What you return should be every line below, word for word, and none of the images.

Entries shown:
__________________________________________________
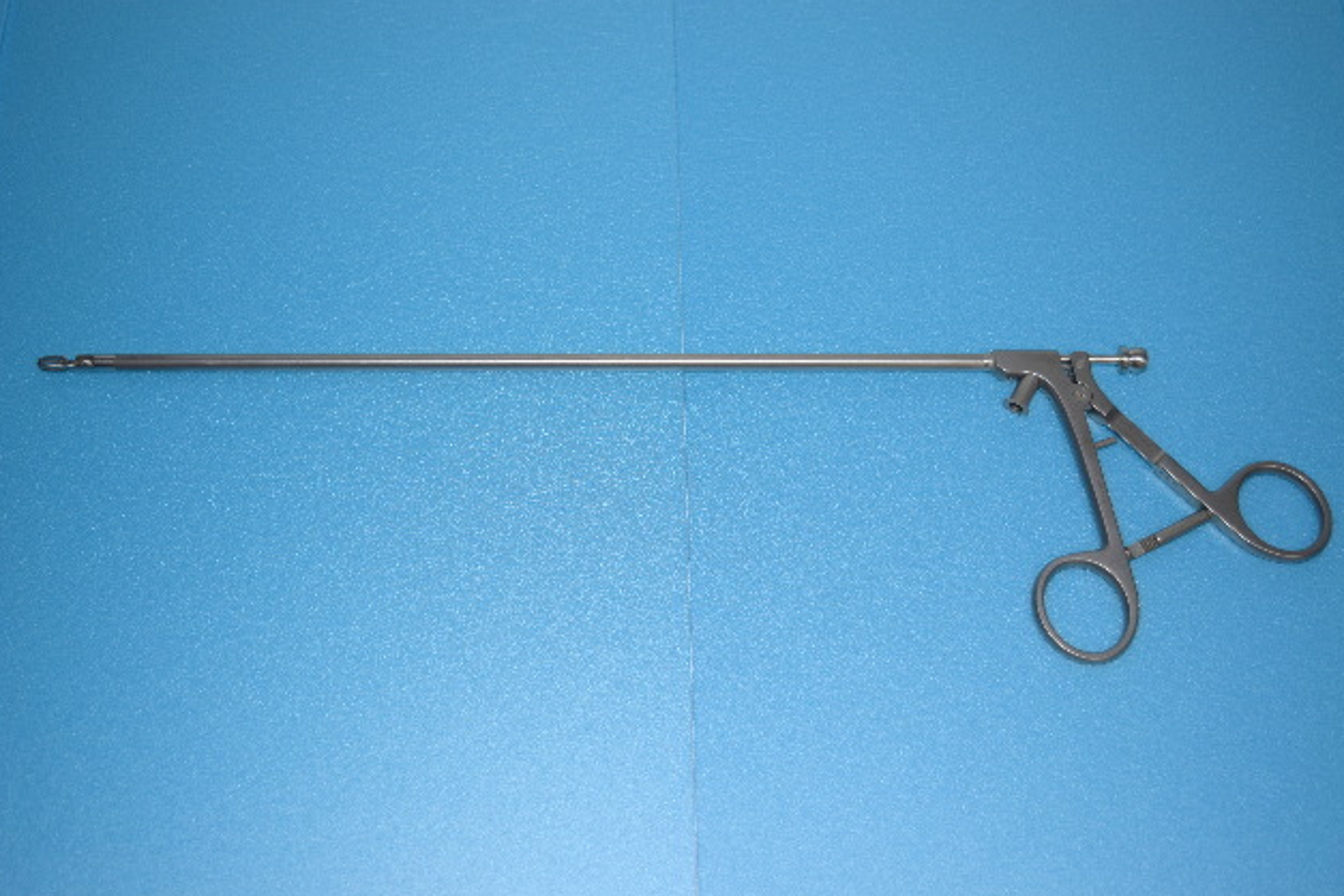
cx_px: 669
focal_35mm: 49
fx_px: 1829
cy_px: 450
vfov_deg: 27.5
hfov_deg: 40.3
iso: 360
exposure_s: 1/80
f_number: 4.5
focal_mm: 32
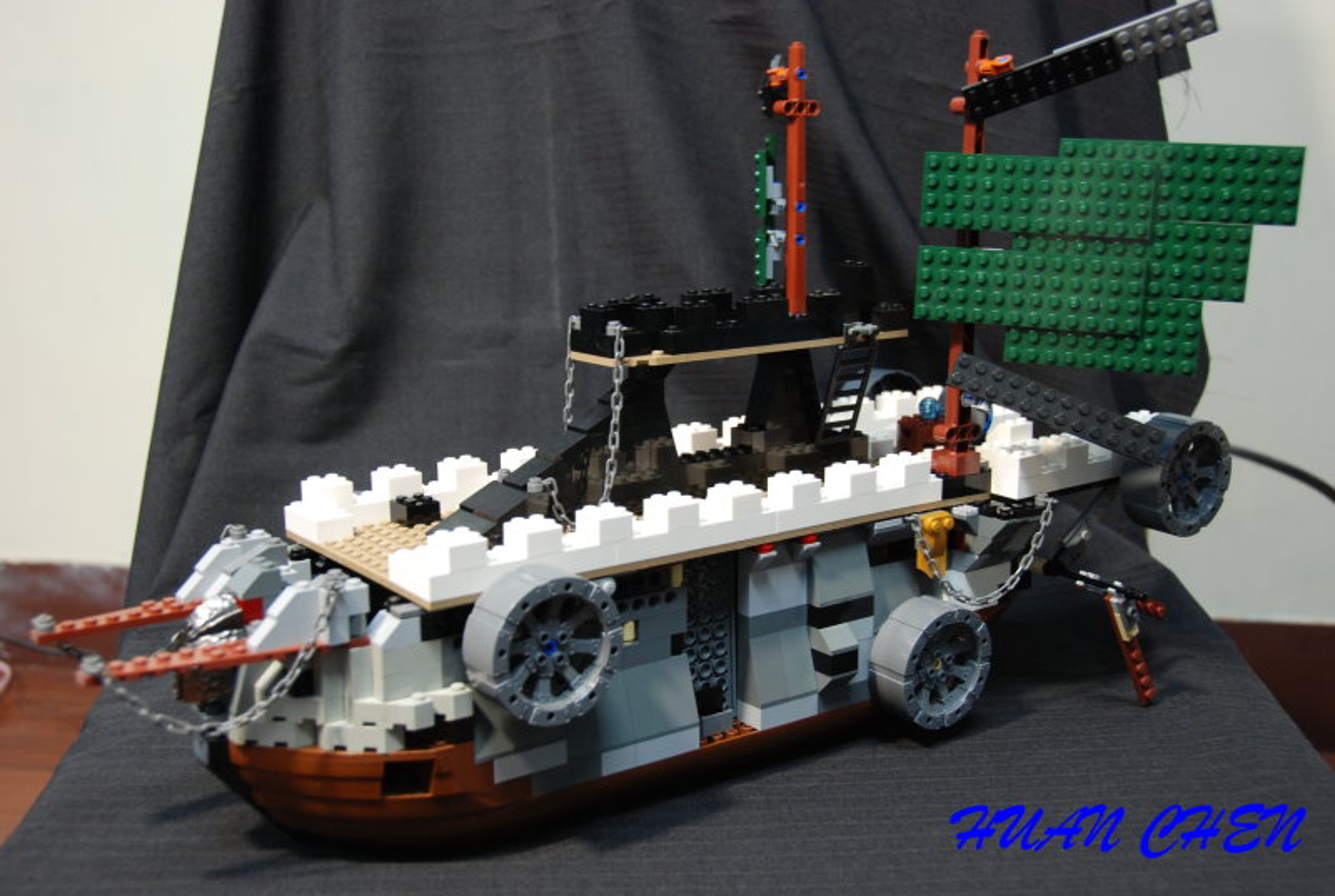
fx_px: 1561
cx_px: 668
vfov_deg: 32.0
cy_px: 448
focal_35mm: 42
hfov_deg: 46.3
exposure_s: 1/8
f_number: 4
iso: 400
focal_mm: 28
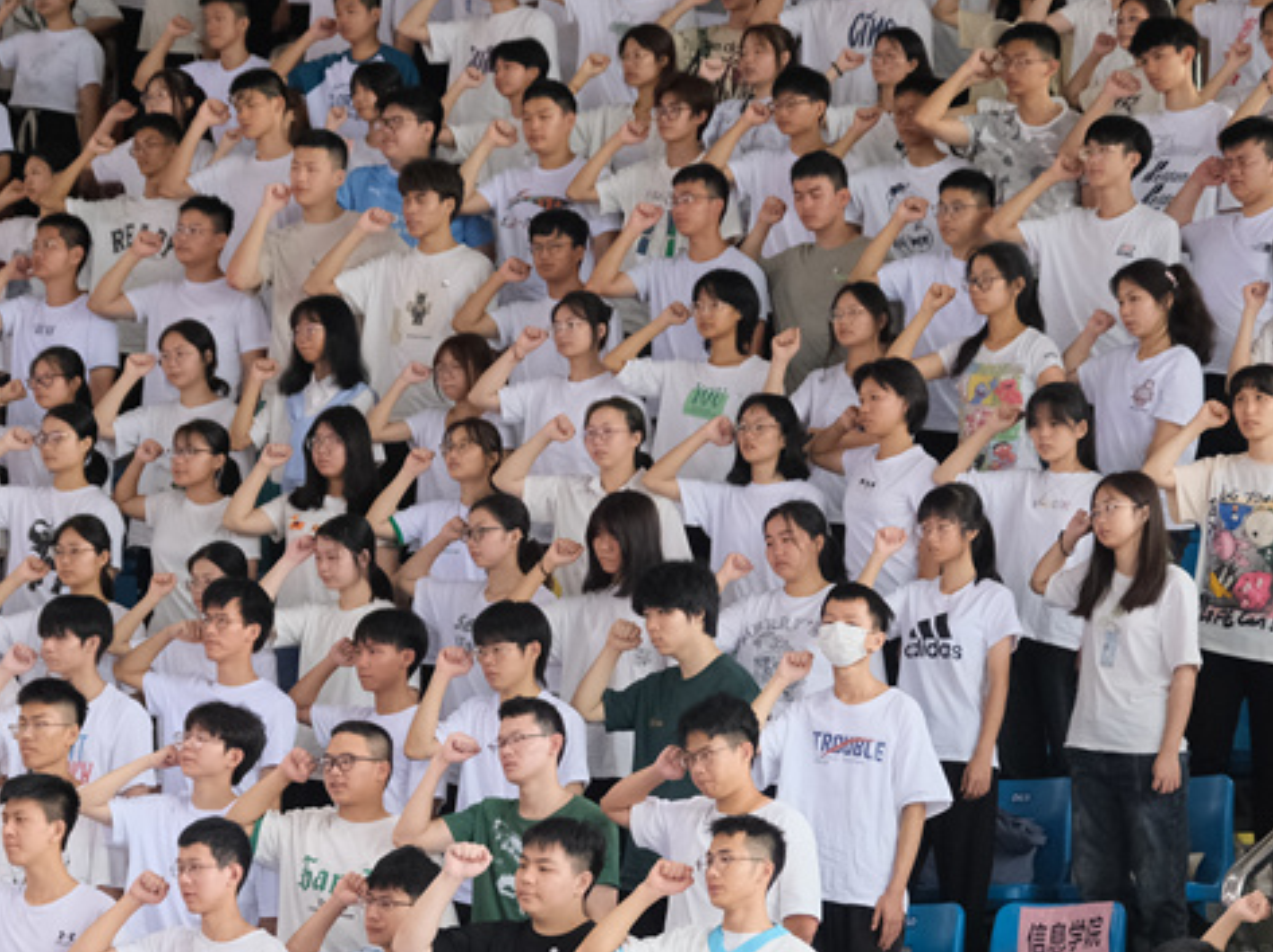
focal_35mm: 170
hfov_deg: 11.6
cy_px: 780
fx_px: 6247
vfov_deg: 8.7
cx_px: 353
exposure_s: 1/80
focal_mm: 63
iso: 2500
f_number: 4
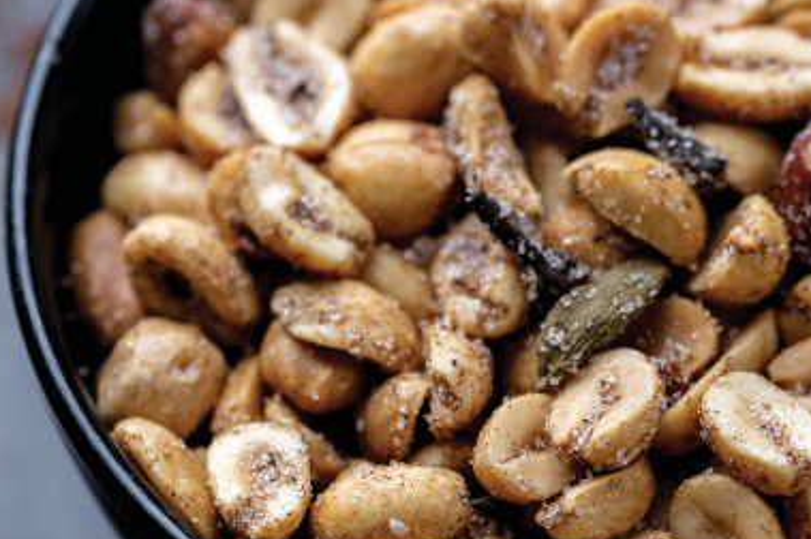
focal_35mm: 208
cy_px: 415
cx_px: 402
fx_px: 4682
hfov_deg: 9.9
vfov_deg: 6.6
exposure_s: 1/200
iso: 64
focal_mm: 105
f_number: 6.3
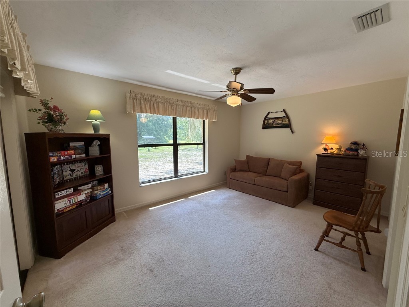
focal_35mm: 14
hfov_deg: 102.1
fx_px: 165
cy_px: 154
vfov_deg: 85.7
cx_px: 204
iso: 80
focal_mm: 2.22
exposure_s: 1/120
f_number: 2.2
__________________________________________________
Solution to the exercise:
cx_px: 669
focal_35mm: 49
fx_px: 1829
cy_px: 450
vfov_deg: 27.5
hfov_deg: 40.3
iso: 360
exposure_s: 1/80
f_number: 4.5
focal_mm: 32
fx_px: 1561
cx_px: 668
vfov_deg: 32.0
cy_px: 448
focal_35mm: 42
hfov_deg: 46.3
exposure_s: 1/8
f_number: 4
iso: 400
focal_mm: 28
focal_35mm: 170
hfov_deg: 11.6
cy_px: 780
fx_px: 6247
vfov_deg: 8.7
cx_px: 353
exposure_s: 1/80
focal_mm: 63
iso: 2500
f_number: 4
focal_35mm: 208
cy_px: 415
cx_px: 402
fx_px: 4682
hfov_deg: 9.9
vfov_deg: 6.6
exposure_s: 1/200
iso: 64
focal_mm: 105
f_number: 6.3
focal_35mm: 14
hfov_deg: 102.1
fx_px: 165
cy_px: 154
vfov_deg: 85.7
cx_px: 204
iso: 80
focal_mm: 2.22
exposure_s: 1/120
f_number: 2.2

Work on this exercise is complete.